### Input records
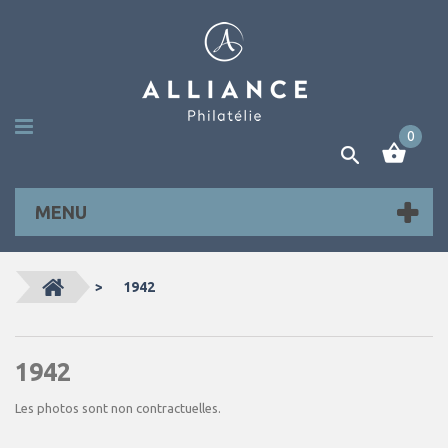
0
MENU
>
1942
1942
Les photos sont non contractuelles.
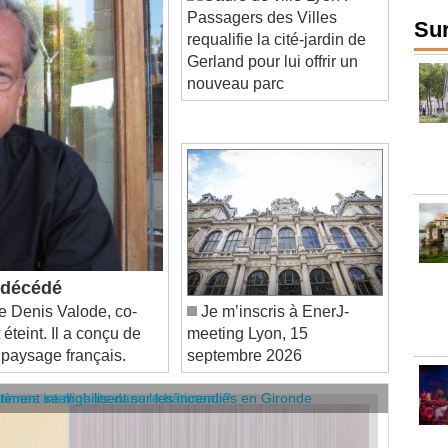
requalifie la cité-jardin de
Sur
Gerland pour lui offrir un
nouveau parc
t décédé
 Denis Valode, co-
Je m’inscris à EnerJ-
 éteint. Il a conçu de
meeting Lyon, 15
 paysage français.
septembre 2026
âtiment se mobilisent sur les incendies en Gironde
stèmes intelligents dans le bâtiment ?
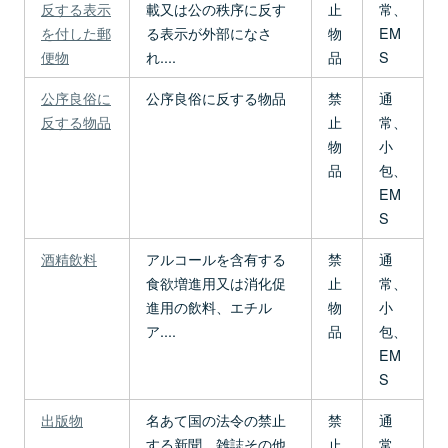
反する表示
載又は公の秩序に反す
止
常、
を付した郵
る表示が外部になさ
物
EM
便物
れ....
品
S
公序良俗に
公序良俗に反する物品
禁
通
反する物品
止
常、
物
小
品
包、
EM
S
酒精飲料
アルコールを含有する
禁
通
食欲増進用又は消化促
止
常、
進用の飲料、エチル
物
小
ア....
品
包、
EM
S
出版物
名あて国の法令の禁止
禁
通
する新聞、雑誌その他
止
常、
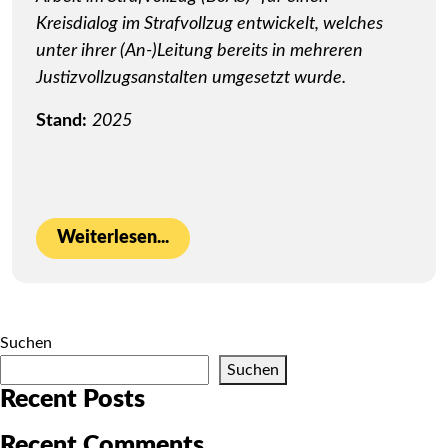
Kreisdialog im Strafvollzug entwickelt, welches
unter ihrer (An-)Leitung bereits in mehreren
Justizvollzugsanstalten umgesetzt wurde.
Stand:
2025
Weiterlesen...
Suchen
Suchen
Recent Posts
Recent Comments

### Description of the task
Copy the text lines from every item above without changing a word, and leave the pictures out of your answer.

### Problem solution
0
MENU
>
1942
1942
Les photos sont non contractuelles.
requalifie la cité-jardin de
Sur
Gerland pour lui offrir un
nouveau parc
t décédé
 Denis Valode, co-
Je m’inscris à EnerJ-
 éteint. Il a conçu de
meeting Lyon, 15
 paysage français.
septembre 2026
âtiment se mobilisent sur les incendies en Gironde
stèmes intelligents dans le bâtiment ?
反する表示
載又は公の秩序に反す
止
常、
を付した郵
る表示が外部になさ
物
EM
便物
れ....
品
S
公序良俗に
公序良俗に反する物品
禁
通
反する物品
止
常、
物
小
品
包、
EM
S
酒精飲料
アルコールを含有する
禁
通
食欲増進用又は消化促
止
常、
進用の飲料、エチル
物
小
ア....
品
包、
EM
S
出版物
名あて国の法令の禁止
禁
通
する新聞、雑誌その他
止
常、
Kreisdialog im Strafvollzug entwickelt, welches
unter ihrer (An-)Leitung bereits in mehreren
Justizvollzugsanstalten umgesetzt wurde.
Stand:
2025
Weiterlesen...
Suchen
Suchen
Recent Posts
Recent Comments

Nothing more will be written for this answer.